_WHAT YOU WILL DO_.
Can you write out the passage on VA streamline refinancing word for word, beginning at "The VA streamline refinance loan, or" and continuing through "of rate increases."?

If you’re a VA homeowner who needs a lower house payment, the VA streamline refinance program could be a solution.
Compared to most other refinance loans, a VA streamline refinance — officially known as the Interest Rate Reduction Refinance Loan (IRRRL) — is easier to complete because there are few requirements.
The loan requires no income, employment, or asset verification, no appraisal, and credit score minimums are lenient.
Still, streamline refinancing isn’t a slam dunk for every VA homeowner. Before you apply for yours, take a few minutes to learn the program’s rules and whether this is the right move for you.
The VA streamline refinance loan, or IRRRL, has a simple goal: to lower your interest rate, potentially saving you thousands of dollars over the life of the loan.
These loans are most popular when rates have fallen since you purchased or last refinanced your home.
The VA IRRRL can also shorten your loan term or change an adjustable-rate mortgage (ARM) to a fixed-rate loan. If you took out an ARM initially and are uncomfortable with the prospect of your rate increasing, refinancing to a fixed-rate mortgage can provide some peace of mind. With a fixed-rate mortgage, your principal and interest payments will stay the same — no risk of rate increases.
For some borrowers, a VA IRRRL makes sense if interest rates have dropped since they took out their VA home loan or their credit score has improved. Historically low interest rates this past year mean qualifying homeowners have an opportunity to refinance and save substantially.

_MATERIAL PROVIDED_.
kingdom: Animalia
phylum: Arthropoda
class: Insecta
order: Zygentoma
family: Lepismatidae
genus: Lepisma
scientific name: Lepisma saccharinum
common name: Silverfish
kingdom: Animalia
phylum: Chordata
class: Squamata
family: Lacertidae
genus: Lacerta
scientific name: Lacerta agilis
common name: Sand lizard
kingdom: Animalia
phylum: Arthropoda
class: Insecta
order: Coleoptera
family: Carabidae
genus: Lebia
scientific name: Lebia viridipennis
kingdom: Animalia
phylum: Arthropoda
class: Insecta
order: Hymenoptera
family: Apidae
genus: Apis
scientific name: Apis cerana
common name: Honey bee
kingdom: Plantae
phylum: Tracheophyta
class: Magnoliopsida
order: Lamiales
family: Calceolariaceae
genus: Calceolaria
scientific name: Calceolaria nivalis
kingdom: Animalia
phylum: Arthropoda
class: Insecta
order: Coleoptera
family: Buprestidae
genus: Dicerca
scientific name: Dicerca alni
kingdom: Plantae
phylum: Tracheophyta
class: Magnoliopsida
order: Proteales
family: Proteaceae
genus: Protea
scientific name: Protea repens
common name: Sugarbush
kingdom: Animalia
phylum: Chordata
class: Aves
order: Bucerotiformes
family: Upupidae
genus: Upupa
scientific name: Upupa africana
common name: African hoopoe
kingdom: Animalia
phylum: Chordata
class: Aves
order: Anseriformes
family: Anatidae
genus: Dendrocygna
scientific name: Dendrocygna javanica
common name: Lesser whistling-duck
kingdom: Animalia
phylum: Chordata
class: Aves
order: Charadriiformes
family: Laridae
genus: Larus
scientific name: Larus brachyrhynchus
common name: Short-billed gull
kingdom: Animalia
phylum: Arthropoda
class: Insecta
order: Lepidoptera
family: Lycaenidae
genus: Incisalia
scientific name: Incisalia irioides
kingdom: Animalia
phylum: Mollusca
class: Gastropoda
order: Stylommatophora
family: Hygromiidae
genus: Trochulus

_RIGHT ANSWER_.
The VA streamline refinance loan, or IRRRL, has a simple goal: to lower your interest rate, potentially saving you thousands of dollars over the life of the loan.
These loans are most popular when rates have fallen since you purchased or last refinanced your home.
The VA IRRRL can also shorten your loan term or change an adjustable-rate mortgage (ARM) to a fixed-rate loan. If you took out an ARM initially and are uncomfortable with the prospect of your rate increasing, refinancing to a fixed-rate mortgage can provide some peace of mind. With a fixed-rate mortgage, your principal and interest payments will stay the same — no risk of rate increases.